- [What to produce]
Reproduce the rows word for word, starting at the first line of the rows and ending at the line that contains "Son Dakika Haberleri", with that line included.
Segment Start: Dataset extract
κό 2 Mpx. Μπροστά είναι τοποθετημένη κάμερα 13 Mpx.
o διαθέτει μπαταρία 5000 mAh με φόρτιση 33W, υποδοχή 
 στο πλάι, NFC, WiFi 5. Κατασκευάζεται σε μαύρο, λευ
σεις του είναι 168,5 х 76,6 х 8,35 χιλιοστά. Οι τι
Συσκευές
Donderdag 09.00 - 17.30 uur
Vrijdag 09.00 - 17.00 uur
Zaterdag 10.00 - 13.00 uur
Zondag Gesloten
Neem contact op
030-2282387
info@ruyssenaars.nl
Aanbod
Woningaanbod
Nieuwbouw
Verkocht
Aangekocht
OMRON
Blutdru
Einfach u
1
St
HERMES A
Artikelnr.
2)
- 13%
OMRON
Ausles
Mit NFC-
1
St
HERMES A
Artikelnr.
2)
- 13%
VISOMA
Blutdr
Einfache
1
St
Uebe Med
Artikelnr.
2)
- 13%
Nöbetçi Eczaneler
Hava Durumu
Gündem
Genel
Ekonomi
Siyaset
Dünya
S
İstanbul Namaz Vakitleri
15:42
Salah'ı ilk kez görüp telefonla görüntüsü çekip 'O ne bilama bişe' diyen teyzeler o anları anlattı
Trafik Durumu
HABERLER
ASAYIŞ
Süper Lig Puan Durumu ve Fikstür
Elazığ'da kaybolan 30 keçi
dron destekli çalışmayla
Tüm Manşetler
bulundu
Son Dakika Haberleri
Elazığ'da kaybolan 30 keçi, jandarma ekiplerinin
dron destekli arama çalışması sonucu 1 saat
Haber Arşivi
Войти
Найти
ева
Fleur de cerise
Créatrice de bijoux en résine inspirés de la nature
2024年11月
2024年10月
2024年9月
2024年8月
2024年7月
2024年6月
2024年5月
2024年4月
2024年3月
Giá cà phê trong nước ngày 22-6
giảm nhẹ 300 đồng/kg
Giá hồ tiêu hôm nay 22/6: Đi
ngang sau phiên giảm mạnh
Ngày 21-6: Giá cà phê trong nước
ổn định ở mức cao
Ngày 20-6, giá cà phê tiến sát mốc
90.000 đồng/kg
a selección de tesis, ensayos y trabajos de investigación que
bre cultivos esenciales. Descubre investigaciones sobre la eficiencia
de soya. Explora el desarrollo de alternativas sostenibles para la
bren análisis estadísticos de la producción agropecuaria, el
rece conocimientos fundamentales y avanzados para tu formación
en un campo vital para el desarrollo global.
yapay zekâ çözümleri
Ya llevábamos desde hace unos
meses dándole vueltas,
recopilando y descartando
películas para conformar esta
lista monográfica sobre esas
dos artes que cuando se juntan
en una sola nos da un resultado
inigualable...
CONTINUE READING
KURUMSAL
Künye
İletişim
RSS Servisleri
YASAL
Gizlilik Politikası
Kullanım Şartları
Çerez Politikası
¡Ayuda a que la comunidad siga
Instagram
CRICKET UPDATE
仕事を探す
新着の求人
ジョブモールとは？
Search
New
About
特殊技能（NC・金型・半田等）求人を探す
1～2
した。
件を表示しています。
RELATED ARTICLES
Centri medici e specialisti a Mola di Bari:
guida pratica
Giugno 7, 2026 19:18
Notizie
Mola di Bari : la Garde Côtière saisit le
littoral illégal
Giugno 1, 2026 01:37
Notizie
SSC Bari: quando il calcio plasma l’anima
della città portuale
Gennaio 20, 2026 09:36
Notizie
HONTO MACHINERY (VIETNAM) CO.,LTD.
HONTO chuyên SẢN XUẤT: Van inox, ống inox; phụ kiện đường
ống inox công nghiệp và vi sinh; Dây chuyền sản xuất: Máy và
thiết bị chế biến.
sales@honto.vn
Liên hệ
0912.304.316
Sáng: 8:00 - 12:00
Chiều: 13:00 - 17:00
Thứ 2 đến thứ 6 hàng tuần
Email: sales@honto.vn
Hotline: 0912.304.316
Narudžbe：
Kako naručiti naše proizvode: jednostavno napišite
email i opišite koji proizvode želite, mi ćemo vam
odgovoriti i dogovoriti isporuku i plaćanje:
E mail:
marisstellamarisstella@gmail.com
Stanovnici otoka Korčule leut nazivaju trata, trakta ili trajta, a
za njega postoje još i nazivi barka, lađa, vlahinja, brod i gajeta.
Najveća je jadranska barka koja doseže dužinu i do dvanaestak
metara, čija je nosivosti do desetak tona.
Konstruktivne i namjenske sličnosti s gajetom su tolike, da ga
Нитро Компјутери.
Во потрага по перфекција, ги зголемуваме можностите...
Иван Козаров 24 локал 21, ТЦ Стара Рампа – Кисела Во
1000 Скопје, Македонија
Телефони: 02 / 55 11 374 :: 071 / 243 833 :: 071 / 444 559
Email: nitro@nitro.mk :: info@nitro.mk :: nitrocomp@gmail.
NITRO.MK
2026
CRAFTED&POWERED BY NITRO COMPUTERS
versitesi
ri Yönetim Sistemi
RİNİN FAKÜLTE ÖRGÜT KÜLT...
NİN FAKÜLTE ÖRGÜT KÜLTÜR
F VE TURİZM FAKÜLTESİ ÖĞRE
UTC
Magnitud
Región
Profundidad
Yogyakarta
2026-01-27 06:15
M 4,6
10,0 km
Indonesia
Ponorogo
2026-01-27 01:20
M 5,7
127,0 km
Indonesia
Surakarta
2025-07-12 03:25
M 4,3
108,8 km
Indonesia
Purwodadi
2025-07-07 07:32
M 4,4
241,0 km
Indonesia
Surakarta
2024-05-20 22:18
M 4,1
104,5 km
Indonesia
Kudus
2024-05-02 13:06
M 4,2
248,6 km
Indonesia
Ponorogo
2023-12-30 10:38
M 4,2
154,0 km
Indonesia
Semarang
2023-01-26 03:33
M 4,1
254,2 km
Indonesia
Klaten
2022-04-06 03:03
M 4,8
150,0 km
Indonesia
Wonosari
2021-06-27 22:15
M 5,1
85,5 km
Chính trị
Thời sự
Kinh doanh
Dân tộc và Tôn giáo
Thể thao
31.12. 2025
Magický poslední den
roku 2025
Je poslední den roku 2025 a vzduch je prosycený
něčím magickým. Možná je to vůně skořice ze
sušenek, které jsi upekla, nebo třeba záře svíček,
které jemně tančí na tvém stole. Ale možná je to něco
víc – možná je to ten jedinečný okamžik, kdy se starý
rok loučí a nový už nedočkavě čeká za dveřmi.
Segment End: Dataset extract
- [Output for this task]
κό 2 Mpx. Μπροστά είναι τοποθετημένη κάμερα 13 Mpx.
o διαθέτει μπαταρία 5000 mAh με φόρτιση 33W, υποδοχή 
 στο πλάι, NFC, WiFi 5. Κατασκευάζεται σε μαύρο, λευ
σεις του είναι 168,5 х 76,6 х 8,35 χιλιοστά. Οι τι
Συσκευές
Donderdag 09.00 - 17.30 uur
Vrijdag 09.00 - 17.00 uur
Zaterdag 10.00 - 13.00 uur
Zondag Gesloten
Neem contact op
030-2282387
info@ruyssenaars.nl
Aanbod
Woningaanbod
Nieuwbouw
Verkocht
Aangekocht
OMRON
Blutdru
Einfach u
1
St
HERMES A
Artikelnr.
2)
- 13%
OMRON
Ausles
Mit NFC-
1
St
HERMES A
Artikelnr.
2)
- 13%
VISOMA
Blutdr
Einfache
1
St
Uebe Med
Artikelnr.
2)
- 13%
Nöbetçi Eczaneler
Hava Durumu
Gündem
Genel
Ekonomi
Siyaset
Dünya
S
İstanbul Namaz Vakitleri
15:42
Salah'ı ilk kez görüp telefonla görüntüsü çekip 'O ne bilama bişe' diyen teyzeler o anları anlattı
Trafik Durumu
HABERLER
ASAYIŞ
Süper Lig Puan Durumu ve Fikstür
Elazığ'da kaybolan 30 keçi
dron destekli çalışmayla
Tüm Manşetler
bulundu
Son Dakika Haberleri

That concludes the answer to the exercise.